What I use:
- custom object detection model based on yolov8n. Input layer 96x96.
- RPI5 with AI Kit
- Hailo8L
- CPU Cortex-A76
My goal: increase fps when i use my model with video.mp4
Explanation: I have been integrating your npu into our project for about 3 weeks now. I see the potential in this technology and I really want to implement it.
The fact is that we have already tried to use rpi5 but without Hailo NPU. And get ~110 fps.
Now, I’ve translated the same model from onnx to hef. And I tried to run it using this command:
python basic_pipelines/detection.py --labels-json resources/mylabels.json --hef-path resources/mymodel.hef --input resources/myvid.mp4 --disable-sync
I was hoping to see an increase in fps of at least 1.5 times, but I only got 120-125 fps on average. I hoped to see greater increase, because I benchmarked my hef with result 250fps (batchsize = 1)
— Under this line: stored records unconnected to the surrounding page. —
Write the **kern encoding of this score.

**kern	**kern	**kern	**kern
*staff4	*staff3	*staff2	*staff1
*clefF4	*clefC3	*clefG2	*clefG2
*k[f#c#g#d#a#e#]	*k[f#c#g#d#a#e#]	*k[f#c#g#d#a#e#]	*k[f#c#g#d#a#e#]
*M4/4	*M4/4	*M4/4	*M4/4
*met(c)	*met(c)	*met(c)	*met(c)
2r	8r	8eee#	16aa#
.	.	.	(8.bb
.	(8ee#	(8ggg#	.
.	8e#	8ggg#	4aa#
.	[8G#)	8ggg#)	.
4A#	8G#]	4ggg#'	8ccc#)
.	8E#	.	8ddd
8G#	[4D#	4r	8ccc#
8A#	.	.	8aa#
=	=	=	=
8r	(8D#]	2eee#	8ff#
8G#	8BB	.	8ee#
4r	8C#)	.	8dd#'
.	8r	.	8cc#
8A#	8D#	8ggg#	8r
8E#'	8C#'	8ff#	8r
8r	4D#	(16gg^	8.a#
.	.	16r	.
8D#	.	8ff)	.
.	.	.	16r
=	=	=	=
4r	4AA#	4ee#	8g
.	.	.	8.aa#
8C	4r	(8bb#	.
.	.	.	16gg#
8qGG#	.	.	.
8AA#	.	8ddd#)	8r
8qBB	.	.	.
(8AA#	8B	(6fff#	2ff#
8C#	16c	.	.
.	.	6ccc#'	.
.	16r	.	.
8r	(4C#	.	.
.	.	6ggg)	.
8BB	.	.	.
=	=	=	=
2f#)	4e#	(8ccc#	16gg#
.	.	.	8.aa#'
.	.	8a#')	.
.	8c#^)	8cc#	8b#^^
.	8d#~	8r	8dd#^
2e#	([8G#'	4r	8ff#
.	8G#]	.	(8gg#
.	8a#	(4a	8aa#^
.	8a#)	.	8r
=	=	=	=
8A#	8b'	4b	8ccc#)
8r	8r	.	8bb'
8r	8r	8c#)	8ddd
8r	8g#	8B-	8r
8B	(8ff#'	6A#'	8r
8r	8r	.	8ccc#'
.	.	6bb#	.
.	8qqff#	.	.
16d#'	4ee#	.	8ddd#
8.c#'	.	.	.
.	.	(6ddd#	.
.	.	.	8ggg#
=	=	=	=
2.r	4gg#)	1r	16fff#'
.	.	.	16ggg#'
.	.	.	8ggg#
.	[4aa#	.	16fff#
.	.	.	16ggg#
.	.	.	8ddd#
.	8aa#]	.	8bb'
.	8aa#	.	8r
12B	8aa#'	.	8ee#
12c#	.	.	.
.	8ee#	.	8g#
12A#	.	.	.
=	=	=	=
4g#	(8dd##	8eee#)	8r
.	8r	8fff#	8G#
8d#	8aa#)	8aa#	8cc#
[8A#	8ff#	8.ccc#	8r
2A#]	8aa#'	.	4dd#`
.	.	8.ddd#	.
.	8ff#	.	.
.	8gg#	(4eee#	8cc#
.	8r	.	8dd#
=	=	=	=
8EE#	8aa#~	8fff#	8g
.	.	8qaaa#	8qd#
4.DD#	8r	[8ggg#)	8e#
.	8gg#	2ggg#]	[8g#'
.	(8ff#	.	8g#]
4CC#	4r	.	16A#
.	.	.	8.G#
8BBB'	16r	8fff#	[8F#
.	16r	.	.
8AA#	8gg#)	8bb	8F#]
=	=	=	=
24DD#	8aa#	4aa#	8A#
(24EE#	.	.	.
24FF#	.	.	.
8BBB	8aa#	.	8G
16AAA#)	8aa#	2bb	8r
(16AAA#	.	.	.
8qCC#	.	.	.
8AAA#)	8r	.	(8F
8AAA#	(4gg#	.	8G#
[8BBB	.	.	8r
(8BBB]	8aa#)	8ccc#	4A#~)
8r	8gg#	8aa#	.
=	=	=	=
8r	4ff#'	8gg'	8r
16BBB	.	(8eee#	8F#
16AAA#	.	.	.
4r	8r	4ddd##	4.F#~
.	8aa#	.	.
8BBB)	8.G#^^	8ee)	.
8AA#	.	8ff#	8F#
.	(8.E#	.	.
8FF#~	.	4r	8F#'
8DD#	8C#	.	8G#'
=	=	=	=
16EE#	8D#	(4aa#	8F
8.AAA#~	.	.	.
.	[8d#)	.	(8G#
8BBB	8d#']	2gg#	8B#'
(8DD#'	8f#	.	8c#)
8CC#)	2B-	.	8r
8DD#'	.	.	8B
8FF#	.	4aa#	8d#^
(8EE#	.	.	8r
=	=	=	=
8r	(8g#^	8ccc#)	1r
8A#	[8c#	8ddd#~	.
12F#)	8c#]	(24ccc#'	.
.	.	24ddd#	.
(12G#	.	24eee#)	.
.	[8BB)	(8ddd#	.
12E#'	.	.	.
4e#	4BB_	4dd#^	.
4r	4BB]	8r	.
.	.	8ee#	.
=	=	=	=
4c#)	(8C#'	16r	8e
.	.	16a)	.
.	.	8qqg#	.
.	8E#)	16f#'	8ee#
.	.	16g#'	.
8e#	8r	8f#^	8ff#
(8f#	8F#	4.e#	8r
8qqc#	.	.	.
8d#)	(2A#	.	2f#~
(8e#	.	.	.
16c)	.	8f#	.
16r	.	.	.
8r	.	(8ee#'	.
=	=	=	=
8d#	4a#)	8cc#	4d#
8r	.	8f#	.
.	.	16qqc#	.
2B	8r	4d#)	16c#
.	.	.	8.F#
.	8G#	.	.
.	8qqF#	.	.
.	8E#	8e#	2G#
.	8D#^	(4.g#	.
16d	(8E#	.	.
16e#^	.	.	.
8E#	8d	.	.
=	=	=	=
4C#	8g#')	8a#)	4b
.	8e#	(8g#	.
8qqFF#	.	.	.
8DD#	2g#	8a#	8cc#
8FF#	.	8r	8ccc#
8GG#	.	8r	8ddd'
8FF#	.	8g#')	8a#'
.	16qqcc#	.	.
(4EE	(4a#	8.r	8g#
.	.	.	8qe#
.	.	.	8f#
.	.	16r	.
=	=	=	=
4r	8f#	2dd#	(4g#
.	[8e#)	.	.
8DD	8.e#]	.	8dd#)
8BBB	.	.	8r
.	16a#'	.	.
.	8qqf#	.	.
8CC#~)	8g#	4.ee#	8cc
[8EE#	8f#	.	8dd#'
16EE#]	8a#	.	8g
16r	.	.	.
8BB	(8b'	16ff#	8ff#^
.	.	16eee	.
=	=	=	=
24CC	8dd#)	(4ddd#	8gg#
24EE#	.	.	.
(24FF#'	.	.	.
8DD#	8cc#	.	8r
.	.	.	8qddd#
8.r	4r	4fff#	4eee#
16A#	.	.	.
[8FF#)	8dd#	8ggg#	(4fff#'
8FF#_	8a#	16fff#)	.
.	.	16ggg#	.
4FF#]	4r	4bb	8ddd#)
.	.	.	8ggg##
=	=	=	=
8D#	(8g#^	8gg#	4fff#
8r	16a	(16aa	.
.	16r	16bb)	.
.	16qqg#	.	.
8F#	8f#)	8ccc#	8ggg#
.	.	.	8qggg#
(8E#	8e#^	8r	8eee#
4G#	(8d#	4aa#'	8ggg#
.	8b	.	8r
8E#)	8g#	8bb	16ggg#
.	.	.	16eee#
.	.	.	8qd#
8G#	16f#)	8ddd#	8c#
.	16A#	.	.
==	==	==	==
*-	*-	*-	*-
After that, I started checking the npu and cpu usage. To find out where the bottleneck might be.
I used htop and Hailo Monitor for this purpose. So, I got
npu utilization = 44%
cpu usage = about 100%
Also I read some topics here about PCIe. Used sudo lspci -vvv
and get LnkSta: Speed 8GT/s, Width x1 (downgraded)
I think it all comes down to two problems. The problem is a weak processor, or the fact that I have only 1 lane of PCIe.
So that’s where I left off. And to be honest, I do not know where to go next. I know that can also use DFC in a more advanced way and then I will get an increase in fps, but it seems to me it will be a small increase. I have a feeling that I’m doing something wrong and I can fix it to get a significant increase in fps.